### Goal of the exercise
Line count for the string "после": give the number of lines in the data below that contain it, and nothing more.

### Dataset
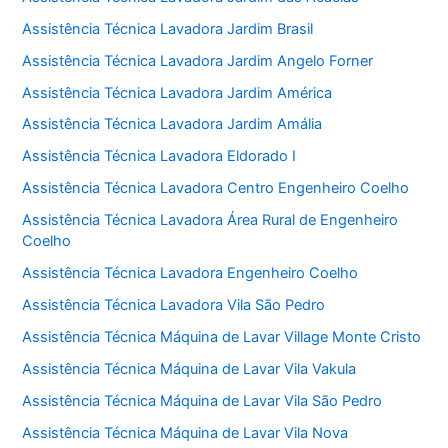
Assistência Técnica Lavadora Jardim Brasil
Assistência Técnica Lavadora Jardim Angelo Forner
Assistência Técnica Lavadora Jardim América
Assistência Técnica Lavadora Jardim Amália
Assistência Técnica Lavadora Eldorado I
Assistência Técnica Lavadora Centro Engenheiro Coelho
Assistência Técnica Lavadora Área Rural de Engenheiro
Coelho
Assistência Técnica Lavadora Engenheiro Coelho
Assistência Técnica Lavadora Vila São Pedro
Assistência Técnica Máquina de Lavar Village Monte Cristo
Assistência Técnica Máquina de Lavar Vila Vakula
Assistência Técnica Máquina de Lavar Vila São Pedro
Assistência Técnica Máquina de Lavar Vila Nova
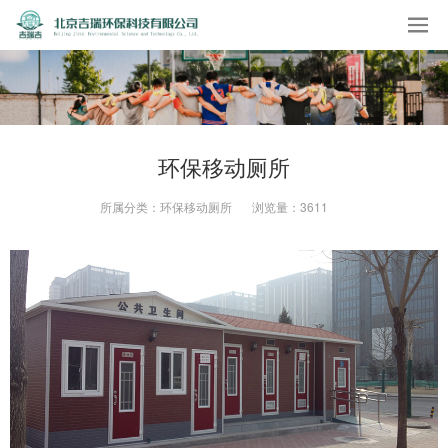
环保移动厕所
所属分类：
环保移动厕所
浏览量：
3611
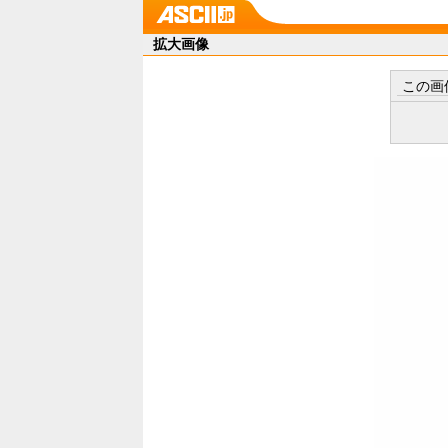
拡大画像
この画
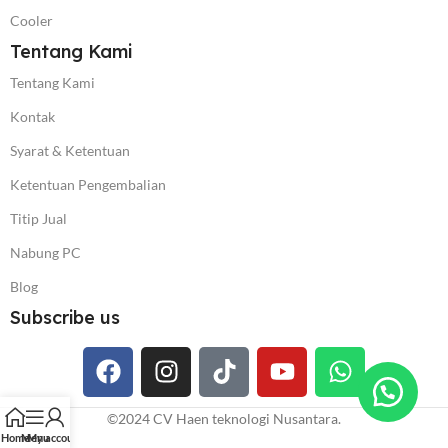
Cooler
Tentang Kami
Tentang Kami
Kontak
Syarat & Ketentuan
Ketentuan Pengembalian
Titip Jual
Nabung PC
Blog
Subscribe us
©️2024 CV Haen teknologi Nusantara.
Home
Menu
My account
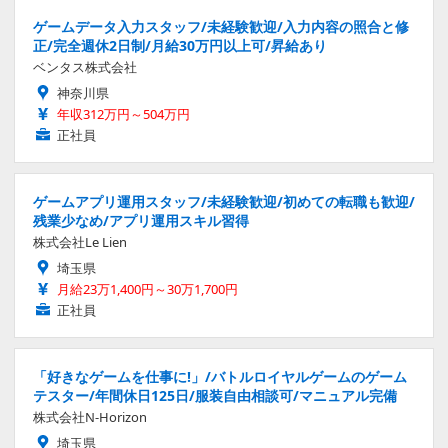
ゲームデータ入力スタッフ/未経験歓迎/入力内容の照合と修
正/完全週休2日制/月給30万円以上可/昇給あり
ベンタス株式会社
神奈川県
年収312万円～504万円
正社員
ゲームアプリ運用スタッフ/未経験歓迎/初めての転職も歓迎/
残業少なめ/アプリ運用スキル習得
株式会社Le Lien
埼玉県
月給23万1,400円～30万1,700円
正社員
「好きなゲームを仕事に!」/バトルロイヤルゲームのゲーム
テスター/年間休日125日/服装自由相談可/マニュアル完備
株式会社N-Horizon
埼玉県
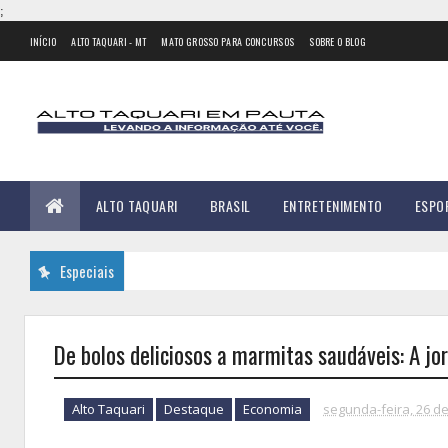
;
INÍCIO
ALTO TAQUARI - MT
MATO GROSSO PARA CONCURSOS
SOBRE O BLOG
ALTO TAQUARI
BRASIL
ENTRETENIMENTO
ESPO
Especiais
De bolos deliciosos a marmitas saudáveis: A 
Alto Taquari
Destaque
Economia
segunda-feira, 26 d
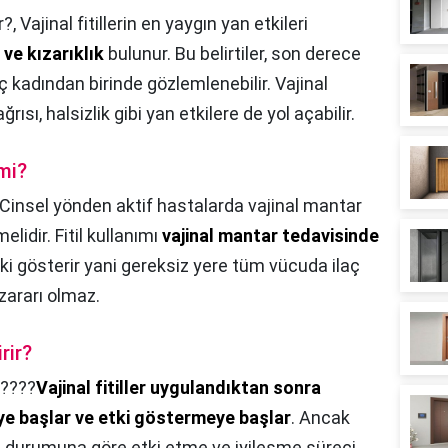
r?,
Vajinal fitillerin en yaygın yan etkileri
ve kızarıklık
bulunur. Bu belirtiler, son derece
 üç kadından birinde gözlemlenebilir. Vajinal
rısı, halsizlik gibi yan etkilere de yol açabilir.
 mi?
Cinsel yönden aktif hastalarda vajinal mantar
melidir. Fitil kullanımı
vajinal mantar tedavisinde
tki gösterir yani gereksiz yere tüm vücuda ilaç
zararı olmaz.
rir?
????
Vajinal fitiller uygulandıktan sonra
ye başlar ve etki göstermeye başlar
. Ancak
 durumuna göre etki etme ve iyileşme süreci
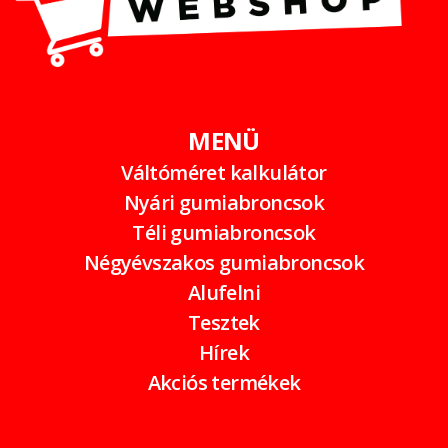
MENÜ
Váltóméret kalkulátor
Nyári gumiabroncsok
Téli gumiabroncsok
Négyévszakos gumiabroncsok
Alufelni
Tesztek
Hírek
Akciós termékek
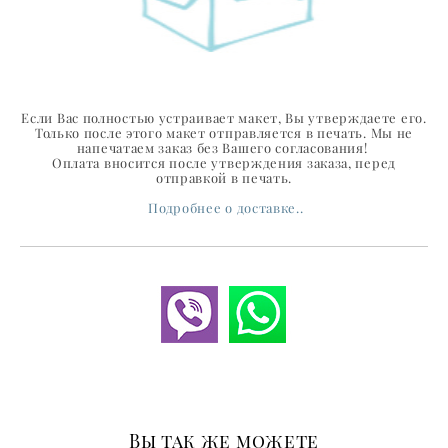
Если Вас полностью устраивает макет, Вы утверждаете его.
Только после этого макет отправляется в печать. Мы не
напечатаем заказ без Вашего согласования!
Оплата вносится после утверждения заказа, перед
отправкой в печать.
Подробнее о доставке..
Вы так же можете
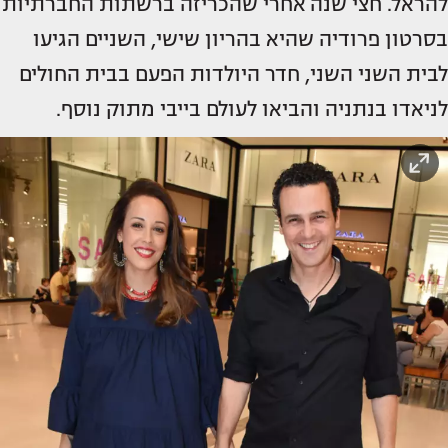
להראל. חצי שנה אחרי שהכריזה ברשתות החברתיות
בסרטון פרודיה שהיא בהריון שישי, השניים הגיעו
לבית השני השני, חדר היולדות הפעם בבית החולים
לניאדו בנתניה והביאו לעולם בייבי מתוק נוסף.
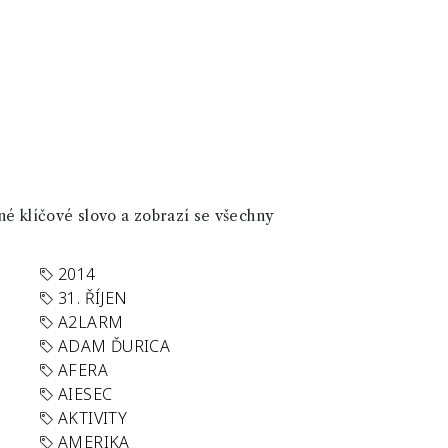
né klíčové slovo a zobrazí se všechny
2014
31. ŘÍJEN
A2LARM
ADAM ĎURICA
AFERA
AIESEC
AKTIVITY
AMERIKA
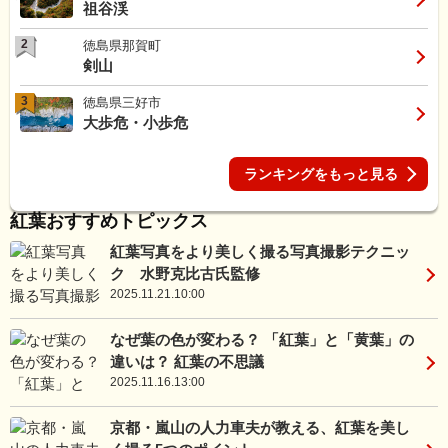
祖谷渓
2
徳島県那賀町
剣山
3
徳島県三好市
大歩危・小歩危
ランキングをもっと見る
紅葉おすすめトピックス
紅葉写真をより美しく撮る写真撮影テクニッ
ク 水野克比古氏監修
2025.11.21.10:00
なぜ葉の色が変わる？ 「紅葉」と「黄葉」の
違いは？ 紅葉の不思議
2025.11.16.13:00
京都・嵐山の人力車夫が教える、紅葉を美し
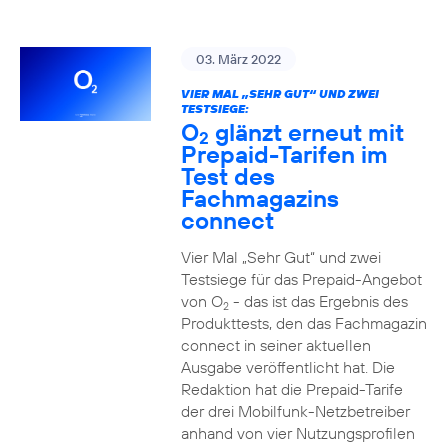
03. März 2022
VIER MAL „SEHR GUT“ UND ZWEI
TESTSIEGE:
O
glänzt erneut mit
2
Prepaid-Tarifen im
Test des
Fachmagazins
connect
Vier Mal „Sehr Gut“ und zwei
Testsiege für das Prepaid-Angebot
von O
- das ist das Ergebnis des
2
Produkttests, den das Fachmagazin
connect in seiner aktuellen
Ausgabe veröffentlicht hat. Die
Redaktion hat die Prepaid-Tarife
der drei Mobilfunk-Netzbetreiber
anhand von vier Nutzungsprofilen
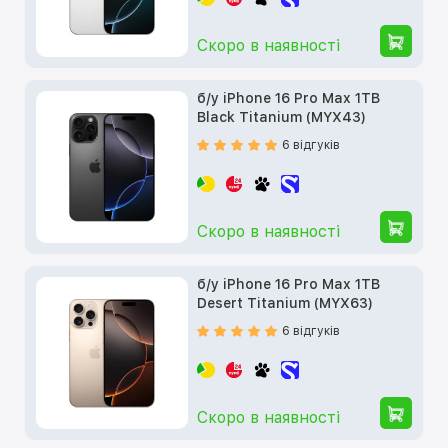
Скоро в наявності
б/у iPhone 16 Pro Max 1TB
Black Titanium (MYX43)
6 відгуків
Скоро в наявності
б/у iPhone 16 Pro Max 1TB
Desert Titanium (MYX63)
6 відгуків
Скоро в наявності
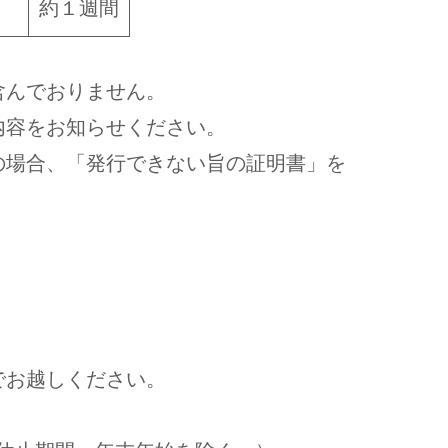
約１週間
含んでおりません。
内容をお知らせください。
の場合、「発行できない旨の証明書」を
お越しください。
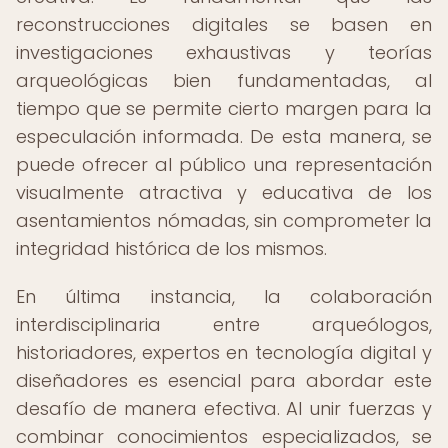
reconstrucciones digitales se basen en
investigaciones exhaustivas y teorías
arqueológicas bien fundamentadas, al
tiempo que se permite cierto margen para la
especulación informada. De esta manera, se
puede ofrecer al público una representación
visualmente atractiva y educativa de los
asentamientos nómadas, sin comprometer la
integridad histórica de los mismos.
En última instancia, la colaboración
interdisciplinaria entre arqueólogos,
historiadores, expertos en tecnología digital y
diseñadores es esencial para abordar este
desafío de manera efectiva. Al unir fuerzas y
combinar conocimientos especializados, se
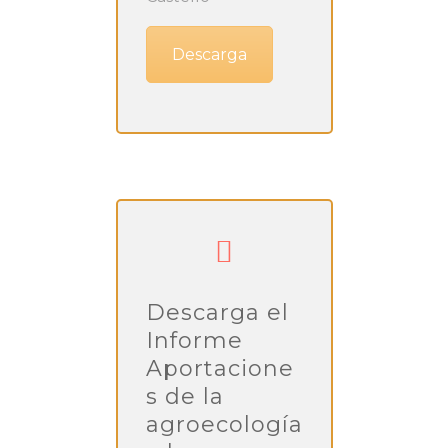
Descarga
Descarga el
Informe
Aportacione
s de la
agroecología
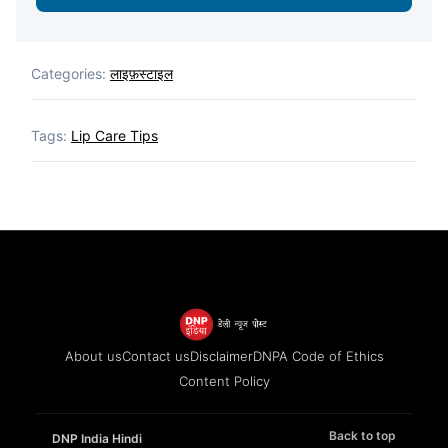
Categories:
लाइफ़स्टाइल
Tags:
Lip Care Tips
About us
Contact us
Disclaimer
DNPA Code of Ethics
Content Policy
Back to top
DNP India Hindi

### Task answer
2